L’ancien président a toujours aimé la bonne chère. Il ne se privait pas de faire table garnie dans les bonnes adresses. Il enfilait les sorties mondaines. Enterrements, festival de jazz, matchs de la Coupe du monde sur grand écran, silencieusement, il s’imposait. Attirait les regards, embrassés ou admiratifs, de l’assistance dans les lieux publics.

« C’est Jean-Claude », disait-on tout bas sur son passage. Jean-Claude, le prénom qu’il avait su se faire dans les belles années de sa présidence. L’appeler Duvalier, Baby Doc ou le dictateur viendra après, plus tard, vers la fin de son règne ou hors d’Haïti.

Si tous les Haïtiens savaient de qui il tenait et les exactions du régime des Duvalier, aucun incident notable n’a marqué sa présence en Haïti depuis 2011. Il y a eu des protestations quand Michel Martelly s’est mis à l’inviter aux cérémonies officielles. Pas plus.

Grâce à la retenue, à l’amitié ou à la sympathie que lui vouaient les présidents René Préval et Michel Martelly, Jean-Claude Duvalier a pu, de 2011 à sa mort, vaquer à ses occupations, récupérer des biens de sa famille, accéder aux privilèges dus à un ancien président d’Haïti.
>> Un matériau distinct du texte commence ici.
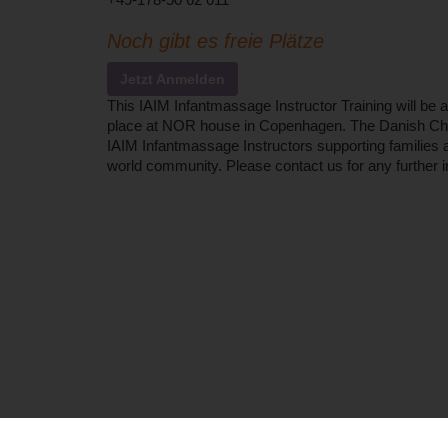
+49-178-50 62 011
Noch gibt es freie Plätze
Jetzt Anmelden
This IAIM Infantmassage Instructor Training will be a 
place at NOR house in Copenhagen. The Danish Chapt
IAIM Infantmassage Instructors supporting families a
world community. Please contact us for any further i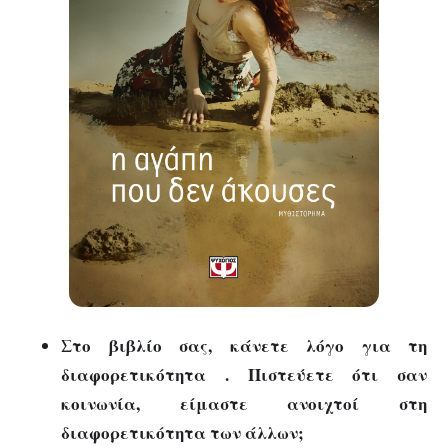
Στο βιβλίο σας, κάνετε λόγο για τη
διαφορετικότητα . Πιστεύετε ότι σαν
κοινωνία, είμαστε ανοιχτοί στη
διαφορετικότητα των άλλων;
Dans un communiqué quelques heures après l’annonce du décès de Jean-Claude Duvalier, la présidence haïtienne a fait part de la tristesse du président Michel Martelly.

Le président lui-même, sur son compte Twitter, avait indiqué qu’ « en dépit de nos querelles et divergences, saluons le départ d’un authentique fils d’Haïti », avant de lancer un appel pour dire que « l’amour et la réconciliation doivent toujours vaincre nos querelles intestines. »
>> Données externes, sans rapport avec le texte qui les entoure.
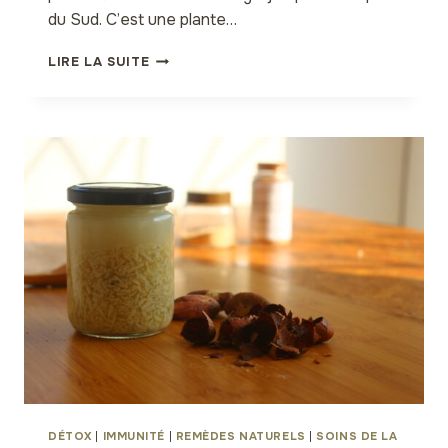
du Sud. C’est une plante…
WALTHERIA
LIRE LA SUITE
INDICA:
MÉDICINALE
ET
COSMÉTIQUE
DÉTOX
|
IMMUNITÉ
|
REMÈDES NATURELS
|
SOINS DE LA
Avec, cette sortie publique, le président de la République, qui n’a jamais caché son désir de réconciliation avec ses prédécesseurs et son estime pour le régime des Duvalier, donne le ton. Pour l’instant, on ignore si des funérailles nationales ou officielles seront accordées à l’ancien homme fort.

Dans un communiqué laconique, la Représentante du Secrétaire général des Nations Unies en Haïti, Sandra Honoré, a dit avoir appris aujourd’hui le décès de Jean-Claude Duvalier, 41e président de la République d’Haïti.
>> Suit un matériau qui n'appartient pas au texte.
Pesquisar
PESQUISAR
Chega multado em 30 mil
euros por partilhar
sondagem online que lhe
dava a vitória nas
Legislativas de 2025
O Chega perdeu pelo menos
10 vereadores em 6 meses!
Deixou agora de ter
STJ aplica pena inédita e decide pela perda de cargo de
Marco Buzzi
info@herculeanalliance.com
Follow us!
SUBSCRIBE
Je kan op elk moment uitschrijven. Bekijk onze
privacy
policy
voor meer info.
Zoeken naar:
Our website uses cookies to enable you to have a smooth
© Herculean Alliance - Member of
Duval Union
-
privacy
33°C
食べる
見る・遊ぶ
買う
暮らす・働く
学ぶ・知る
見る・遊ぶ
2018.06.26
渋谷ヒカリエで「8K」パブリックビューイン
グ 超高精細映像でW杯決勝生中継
"Mes pensées vont en ce moment au peuple haïtien. Le retour de l’ancien président en 2011 présentait une opportunité pour le pays d’adresser pleinement la mémoire douloureuse de son passé récent à travers les processus de lutte contre l’impunité et de réconciliation de la nation ; leur poursuite doit continuer", a indiqué Sandra Honoré.

Les termes pesés de la déclaration de Mme Honoré dénotent l’embarras de la communauté internationale à chaque fois qu’il s’agit de Jean-Claude Duvalier. Le dictateur a toujours été un allié fidèle des puissants amis d’Haïti et s’est toujours accommodé de leurs exigences. Ils le lui ont toujours bien rendu.

Un cinéaste haïtien a écrit samedi sur Twitter : « Le président à vie est mort à vie ». Son régime avec lui. Sans doute.

Comme lors de son retour en 2011, la mort de Jean-Claude Duvalier prend tout le monde par surprise et hypothèque les poursuites judiciaires qui n’ont, sans surprise, jamais abouti contre Jean-Claude Duvalier et consorts.